This repository has been archived by the owner on Dec 27, 2022. It is now read-only.
Aviary is a new dashboard that CISA and partners developed to help visualize and analyze outputs from its Sparrow detection tool released in December 2020. Sparrow helps network defenders detect possible compromised accounts and applications in Azure/Microsoft O365 environments. CISA created Sparrow to support hunts for threat activity following the SolarWinds compromise. Aviary--a Splunk-base dashboard--facilitates analysis of Sparrow data outputs.

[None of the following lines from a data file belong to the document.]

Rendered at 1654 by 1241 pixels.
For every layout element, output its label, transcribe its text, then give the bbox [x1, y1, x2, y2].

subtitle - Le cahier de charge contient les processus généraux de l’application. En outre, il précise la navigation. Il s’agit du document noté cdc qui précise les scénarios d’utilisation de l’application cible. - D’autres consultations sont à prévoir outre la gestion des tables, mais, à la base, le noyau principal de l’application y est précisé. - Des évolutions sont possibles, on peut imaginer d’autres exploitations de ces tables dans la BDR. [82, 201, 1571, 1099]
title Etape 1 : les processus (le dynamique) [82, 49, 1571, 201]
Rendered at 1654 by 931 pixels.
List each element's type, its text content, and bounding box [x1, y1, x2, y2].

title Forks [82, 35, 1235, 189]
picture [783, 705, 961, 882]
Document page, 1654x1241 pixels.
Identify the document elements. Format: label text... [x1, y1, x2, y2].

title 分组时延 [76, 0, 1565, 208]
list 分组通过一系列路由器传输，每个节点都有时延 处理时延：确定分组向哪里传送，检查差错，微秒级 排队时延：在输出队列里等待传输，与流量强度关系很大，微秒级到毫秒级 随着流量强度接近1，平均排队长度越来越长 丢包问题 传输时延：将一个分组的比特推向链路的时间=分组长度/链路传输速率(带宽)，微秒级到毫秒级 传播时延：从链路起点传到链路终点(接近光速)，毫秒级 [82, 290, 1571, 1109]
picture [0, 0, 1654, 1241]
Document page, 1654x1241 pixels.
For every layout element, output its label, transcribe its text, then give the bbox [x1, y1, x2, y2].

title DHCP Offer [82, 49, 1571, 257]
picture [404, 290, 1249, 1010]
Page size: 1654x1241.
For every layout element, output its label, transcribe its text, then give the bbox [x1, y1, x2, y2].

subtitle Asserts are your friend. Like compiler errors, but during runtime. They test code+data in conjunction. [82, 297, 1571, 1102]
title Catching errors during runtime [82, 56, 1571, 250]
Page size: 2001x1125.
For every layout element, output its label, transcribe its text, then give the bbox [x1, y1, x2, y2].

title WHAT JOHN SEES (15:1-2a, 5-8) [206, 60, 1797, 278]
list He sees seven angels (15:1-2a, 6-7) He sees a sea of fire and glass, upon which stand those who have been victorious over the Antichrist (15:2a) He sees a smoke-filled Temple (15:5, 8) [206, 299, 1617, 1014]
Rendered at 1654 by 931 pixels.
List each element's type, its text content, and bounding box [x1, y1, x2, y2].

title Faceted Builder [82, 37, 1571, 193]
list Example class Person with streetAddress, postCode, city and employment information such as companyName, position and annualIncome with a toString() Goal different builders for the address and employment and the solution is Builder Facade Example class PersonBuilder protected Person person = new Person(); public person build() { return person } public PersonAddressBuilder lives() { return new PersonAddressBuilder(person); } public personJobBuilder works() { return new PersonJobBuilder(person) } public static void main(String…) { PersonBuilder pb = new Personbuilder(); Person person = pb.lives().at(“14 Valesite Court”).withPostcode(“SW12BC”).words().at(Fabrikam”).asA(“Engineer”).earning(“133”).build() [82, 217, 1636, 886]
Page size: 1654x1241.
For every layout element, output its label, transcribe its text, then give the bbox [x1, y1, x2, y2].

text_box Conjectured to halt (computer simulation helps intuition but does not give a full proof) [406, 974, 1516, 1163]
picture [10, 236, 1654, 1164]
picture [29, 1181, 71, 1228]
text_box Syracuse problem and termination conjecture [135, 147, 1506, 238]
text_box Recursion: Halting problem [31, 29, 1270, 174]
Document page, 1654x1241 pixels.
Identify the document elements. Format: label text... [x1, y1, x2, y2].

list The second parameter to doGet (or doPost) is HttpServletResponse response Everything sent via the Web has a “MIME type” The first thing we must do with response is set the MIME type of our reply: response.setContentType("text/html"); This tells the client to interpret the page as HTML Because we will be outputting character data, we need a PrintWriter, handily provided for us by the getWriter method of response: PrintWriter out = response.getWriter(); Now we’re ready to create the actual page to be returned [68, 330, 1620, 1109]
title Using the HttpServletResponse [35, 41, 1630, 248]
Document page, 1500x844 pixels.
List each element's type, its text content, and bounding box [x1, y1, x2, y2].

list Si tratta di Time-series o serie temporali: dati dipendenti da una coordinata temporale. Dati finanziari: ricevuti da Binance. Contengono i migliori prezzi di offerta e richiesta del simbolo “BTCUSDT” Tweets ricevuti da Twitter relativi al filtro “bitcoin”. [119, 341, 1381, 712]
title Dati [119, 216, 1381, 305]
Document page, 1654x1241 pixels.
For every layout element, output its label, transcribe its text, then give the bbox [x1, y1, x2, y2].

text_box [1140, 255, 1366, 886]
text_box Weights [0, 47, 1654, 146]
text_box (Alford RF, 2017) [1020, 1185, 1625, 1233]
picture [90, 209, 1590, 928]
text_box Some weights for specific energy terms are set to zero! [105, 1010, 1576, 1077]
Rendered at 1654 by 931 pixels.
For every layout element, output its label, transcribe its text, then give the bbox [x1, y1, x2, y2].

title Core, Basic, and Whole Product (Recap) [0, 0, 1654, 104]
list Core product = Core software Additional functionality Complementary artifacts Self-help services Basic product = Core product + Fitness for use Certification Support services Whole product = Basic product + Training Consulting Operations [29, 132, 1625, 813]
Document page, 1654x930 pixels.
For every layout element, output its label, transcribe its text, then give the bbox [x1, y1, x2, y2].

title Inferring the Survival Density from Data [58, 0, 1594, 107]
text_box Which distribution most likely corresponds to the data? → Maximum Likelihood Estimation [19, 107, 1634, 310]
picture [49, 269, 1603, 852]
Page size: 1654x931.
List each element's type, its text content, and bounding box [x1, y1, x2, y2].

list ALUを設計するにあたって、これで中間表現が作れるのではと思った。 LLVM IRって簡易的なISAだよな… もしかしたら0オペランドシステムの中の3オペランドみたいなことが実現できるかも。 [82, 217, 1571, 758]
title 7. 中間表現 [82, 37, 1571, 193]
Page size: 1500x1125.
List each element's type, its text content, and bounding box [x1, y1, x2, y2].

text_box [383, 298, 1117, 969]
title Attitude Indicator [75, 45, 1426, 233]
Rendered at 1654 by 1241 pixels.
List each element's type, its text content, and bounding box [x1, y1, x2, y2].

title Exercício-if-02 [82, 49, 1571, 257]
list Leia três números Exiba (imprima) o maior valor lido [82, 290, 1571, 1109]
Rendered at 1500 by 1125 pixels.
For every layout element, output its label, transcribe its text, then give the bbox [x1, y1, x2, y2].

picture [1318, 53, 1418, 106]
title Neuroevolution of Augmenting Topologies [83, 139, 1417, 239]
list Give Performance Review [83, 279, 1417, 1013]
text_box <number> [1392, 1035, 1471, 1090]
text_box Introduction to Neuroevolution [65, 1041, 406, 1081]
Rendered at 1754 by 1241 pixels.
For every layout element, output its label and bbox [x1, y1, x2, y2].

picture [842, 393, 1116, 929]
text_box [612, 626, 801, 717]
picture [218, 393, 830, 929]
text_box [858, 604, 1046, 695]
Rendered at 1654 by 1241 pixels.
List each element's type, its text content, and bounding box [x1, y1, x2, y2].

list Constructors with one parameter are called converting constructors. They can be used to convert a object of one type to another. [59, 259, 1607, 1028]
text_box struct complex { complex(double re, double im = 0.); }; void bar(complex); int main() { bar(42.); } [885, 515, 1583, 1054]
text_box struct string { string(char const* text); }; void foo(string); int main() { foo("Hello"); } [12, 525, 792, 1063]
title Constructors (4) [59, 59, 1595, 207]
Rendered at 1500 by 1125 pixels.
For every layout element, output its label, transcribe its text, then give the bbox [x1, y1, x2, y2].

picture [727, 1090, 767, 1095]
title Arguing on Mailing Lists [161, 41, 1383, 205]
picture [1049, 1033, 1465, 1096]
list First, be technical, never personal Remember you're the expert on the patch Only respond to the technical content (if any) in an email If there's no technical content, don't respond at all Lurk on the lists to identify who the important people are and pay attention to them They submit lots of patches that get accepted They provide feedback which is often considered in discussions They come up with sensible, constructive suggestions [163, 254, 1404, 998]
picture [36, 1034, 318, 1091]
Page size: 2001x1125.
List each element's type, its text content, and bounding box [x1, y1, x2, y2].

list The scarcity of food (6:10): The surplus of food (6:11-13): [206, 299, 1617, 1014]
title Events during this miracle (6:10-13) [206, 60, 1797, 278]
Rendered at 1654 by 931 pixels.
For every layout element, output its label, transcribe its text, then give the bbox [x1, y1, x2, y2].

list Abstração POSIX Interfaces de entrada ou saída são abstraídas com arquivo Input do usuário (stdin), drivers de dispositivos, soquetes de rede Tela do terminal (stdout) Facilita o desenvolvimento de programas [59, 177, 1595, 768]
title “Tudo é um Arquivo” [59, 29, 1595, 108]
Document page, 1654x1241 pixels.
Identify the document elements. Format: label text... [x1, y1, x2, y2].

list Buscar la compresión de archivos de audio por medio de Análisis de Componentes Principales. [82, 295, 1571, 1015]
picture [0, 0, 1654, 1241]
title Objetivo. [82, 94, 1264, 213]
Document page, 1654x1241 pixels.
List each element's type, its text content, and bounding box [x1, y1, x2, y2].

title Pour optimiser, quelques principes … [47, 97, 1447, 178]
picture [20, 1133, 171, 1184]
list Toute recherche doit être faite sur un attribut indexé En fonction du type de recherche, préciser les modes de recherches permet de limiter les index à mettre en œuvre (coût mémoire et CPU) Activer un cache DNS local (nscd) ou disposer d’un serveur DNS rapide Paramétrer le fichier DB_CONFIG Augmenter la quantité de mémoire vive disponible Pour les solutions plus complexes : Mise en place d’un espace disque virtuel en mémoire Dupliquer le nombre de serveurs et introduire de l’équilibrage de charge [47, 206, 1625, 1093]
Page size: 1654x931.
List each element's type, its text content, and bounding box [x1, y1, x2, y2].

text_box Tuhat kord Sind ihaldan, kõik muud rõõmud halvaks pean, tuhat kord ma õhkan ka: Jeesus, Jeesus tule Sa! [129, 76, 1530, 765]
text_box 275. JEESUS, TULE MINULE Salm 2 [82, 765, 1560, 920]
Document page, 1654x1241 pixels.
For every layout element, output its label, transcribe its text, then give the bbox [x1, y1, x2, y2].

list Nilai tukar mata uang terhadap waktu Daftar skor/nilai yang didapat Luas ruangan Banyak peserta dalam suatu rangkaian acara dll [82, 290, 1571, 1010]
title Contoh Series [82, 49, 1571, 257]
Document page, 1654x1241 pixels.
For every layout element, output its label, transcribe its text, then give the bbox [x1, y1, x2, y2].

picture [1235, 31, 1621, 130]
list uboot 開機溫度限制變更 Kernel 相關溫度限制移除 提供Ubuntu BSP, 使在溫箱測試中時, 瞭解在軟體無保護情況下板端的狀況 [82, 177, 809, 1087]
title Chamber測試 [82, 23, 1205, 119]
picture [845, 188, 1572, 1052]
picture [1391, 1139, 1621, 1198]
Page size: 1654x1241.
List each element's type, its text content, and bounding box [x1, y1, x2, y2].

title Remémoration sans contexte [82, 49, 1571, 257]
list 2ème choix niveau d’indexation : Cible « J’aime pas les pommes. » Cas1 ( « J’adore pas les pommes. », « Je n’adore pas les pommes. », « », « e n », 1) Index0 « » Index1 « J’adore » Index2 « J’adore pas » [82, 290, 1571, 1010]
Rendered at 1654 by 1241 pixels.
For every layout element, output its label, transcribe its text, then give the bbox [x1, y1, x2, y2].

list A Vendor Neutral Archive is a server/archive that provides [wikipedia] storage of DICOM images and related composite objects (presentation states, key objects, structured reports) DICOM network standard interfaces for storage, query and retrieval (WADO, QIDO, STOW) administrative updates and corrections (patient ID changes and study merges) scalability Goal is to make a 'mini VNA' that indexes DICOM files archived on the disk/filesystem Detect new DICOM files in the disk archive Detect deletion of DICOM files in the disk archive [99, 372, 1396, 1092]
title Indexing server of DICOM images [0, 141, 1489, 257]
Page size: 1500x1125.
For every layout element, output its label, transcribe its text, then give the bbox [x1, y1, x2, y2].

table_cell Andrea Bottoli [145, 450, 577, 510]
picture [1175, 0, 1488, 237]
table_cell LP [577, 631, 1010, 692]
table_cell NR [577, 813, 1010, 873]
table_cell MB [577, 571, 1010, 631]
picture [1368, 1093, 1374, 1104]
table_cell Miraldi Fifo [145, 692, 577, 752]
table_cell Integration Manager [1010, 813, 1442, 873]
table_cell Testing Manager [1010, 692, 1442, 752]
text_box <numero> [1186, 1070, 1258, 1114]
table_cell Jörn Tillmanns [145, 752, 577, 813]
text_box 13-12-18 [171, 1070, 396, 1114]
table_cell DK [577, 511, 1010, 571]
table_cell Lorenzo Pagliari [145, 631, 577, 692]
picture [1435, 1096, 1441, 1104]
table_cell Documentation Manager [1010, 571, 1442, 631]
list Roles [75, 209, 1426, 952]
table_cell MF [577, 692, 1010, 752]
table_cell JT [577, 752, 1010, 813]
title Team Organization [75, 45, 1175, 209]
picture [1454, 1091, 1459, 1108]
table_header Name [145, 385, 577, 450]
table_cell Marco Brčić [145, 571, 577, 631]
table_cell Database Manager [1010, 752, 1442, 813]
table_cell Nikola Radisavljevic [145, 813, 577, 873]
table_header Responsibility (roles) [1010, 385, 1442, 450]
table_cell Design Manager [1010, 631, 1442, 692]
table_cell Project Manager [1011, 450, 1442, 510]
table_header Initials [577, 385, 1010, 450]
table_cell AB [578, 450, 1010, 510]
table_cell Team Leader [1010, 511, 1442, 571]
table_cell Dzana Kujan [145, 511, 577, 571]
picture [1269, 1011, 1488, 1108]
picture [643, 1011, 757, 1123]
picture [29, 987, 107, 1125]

Recognized data sources from Sparrow include*:
- AppUpdate_Operations_Export.csv
- AppRoleAssignment_Operations_Export.csv
- Consent_Operations_Export.csv
- Domain_List.csv
- Domain_Operations_Export.csv
- FileItems_Operations_Export.csv
- MailItems_Operations_Export.csv
- PSLogin_Operations_Export.csv
- PSMailbox_Operations_Export.csv
- SAMLToken_Operations_Export.csv
- ServicePrincipal_Operations_Export.csv
- Ingest Sparrow logs (sourcetype=csv)
- Import Aviary .xml code into new Dashboard
- Point Aviary to Sparrow data using the index and host selection
- Review the output.
*Note: All detailed results panels are conditional, they will only appear if there is recognized data to display.